It’s Arts Month in San Diego, officially thus proclaimed by the City Council on Tuesday and kicked off by last weekend’s contemporary art fair, and a number of gallery shows and parties in the burgeoning arts districts in East Village and Barrio Logan.
(You might say it’s convenient timing to launch an arts blog at a local news outfit.)
All the buzz is serving to reignite a conversation I’ve been interested in since I moved to San Diego eight years ago:
Is San Diego an arts town? What’s its reputation? What should it be?
Along those lines, a really interesting debate’s been blossoming underneath this U-T letter to the editor: “Is San Diego doomed to be an arts backwater?”
What do you think?
As you mull your response, consider some highlights from the “Art in the City” conference last Saturday in conjunction with the art fair, where impresarios, developers and arts-minded folks brought success stories from other cities, and local experts filled in stories from San Diego.
Among the highlights I noted:
• Bob Wislow from Chicago gave a fascinating account of the effort to create that city’s Millennium Park. There were cost overruns and political controversy that surrounded the park, but now Wislow says the park’s a huge economic boost, as CityBeat’s editorial yesterday mentioned.
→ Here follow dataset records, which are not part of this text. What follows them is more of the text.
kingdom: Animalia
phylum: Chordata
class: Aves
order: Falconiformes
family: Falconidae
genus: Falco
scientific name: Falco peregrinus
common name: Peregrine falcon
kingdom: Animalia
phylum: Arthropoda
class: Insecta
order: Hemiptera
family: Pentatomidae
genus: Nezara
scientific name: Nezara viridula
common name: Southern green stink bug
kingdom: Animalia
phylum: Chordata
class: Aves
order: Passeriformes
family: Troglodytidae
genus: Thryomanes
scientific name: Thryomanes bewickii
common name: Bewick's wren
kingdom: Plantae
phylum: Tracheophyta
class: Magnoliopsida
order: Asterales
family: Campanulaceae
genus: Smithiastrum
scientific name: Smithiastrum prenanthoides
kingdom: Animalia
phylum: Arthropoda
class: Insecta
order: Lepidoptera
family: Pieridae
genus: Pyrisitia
• Then, Mary Beebe, director of UCSD’s Stuart Collection of public art, lamented the ones that got away here — sculptures that had been proposed by renowned artists and later rejected in San Diego. She said the process of approaching artists, only to have to reject them later, is “humiliating.” The city lost out on public art installations by Ellsworth Kelly, Nancy Rubins and Vito Acconci.
• A big piece of developing more attractive neighborhoods and public spaces is to hire better architects for affordable housing, said (somewhat predictably) prominent local architect Jonathan Segal.
• Toronto developer Tim Jones said the idea that artists always fall victim to gentrification is a “tired old story.” His firm tries to rally artists to create their own housing and plans for a neighborhood to force other development to work around them.
• Cheryl Nickel and Bob Leathers, the founders of SD Space 4 Art, said their recently opened East Village warehouse with studios and apartments helps fill a longtime gap in San Diego. (I interviewed Nickel a couple of years ago about these ideas.) Nickel said they have a waiting list after filling the 40 artist studios.
• The city’s preservation of 26 buildings for arts and culture in the formal Naval Training Center (now known as NTC Promenade) was a triumph for San Diego, said Alan Ziter, the organization’s executive director. Now, he said, it’s just a matter of raising money to complete renovations and of filling the space. “This is a big blank canvas for San Diego,” he said. “I can’t imagine a time again when the city will give us 26 buildings on 28 acres.”
There’s been some interesting reaction after the conference.
The takeaway from yesterday’s CityBeat editorial on the conference: there weren’t enough local leaders there to catch the vision. (After art fair volunteer Susan Myrland pointed out several other influential attendees, editor Dave Rolland said he meant there weren’t enough there with “direct policy-making ability.”)
In his story last weekend, the Union-Tribune’s Peter Rowe gathered the main messages of the day: “pursue a vision,” “consider your customers,” “be a good neighbor,” and “believe in art — and the arts-based economy.”
I had to leave before the crown jewel presentation of the day, the contemplation of San Diego’s waterfront. One of VOSD’s reader-bloggers, Don Wood, got to thinking about whether San Diego could be a “truly great waterfront.”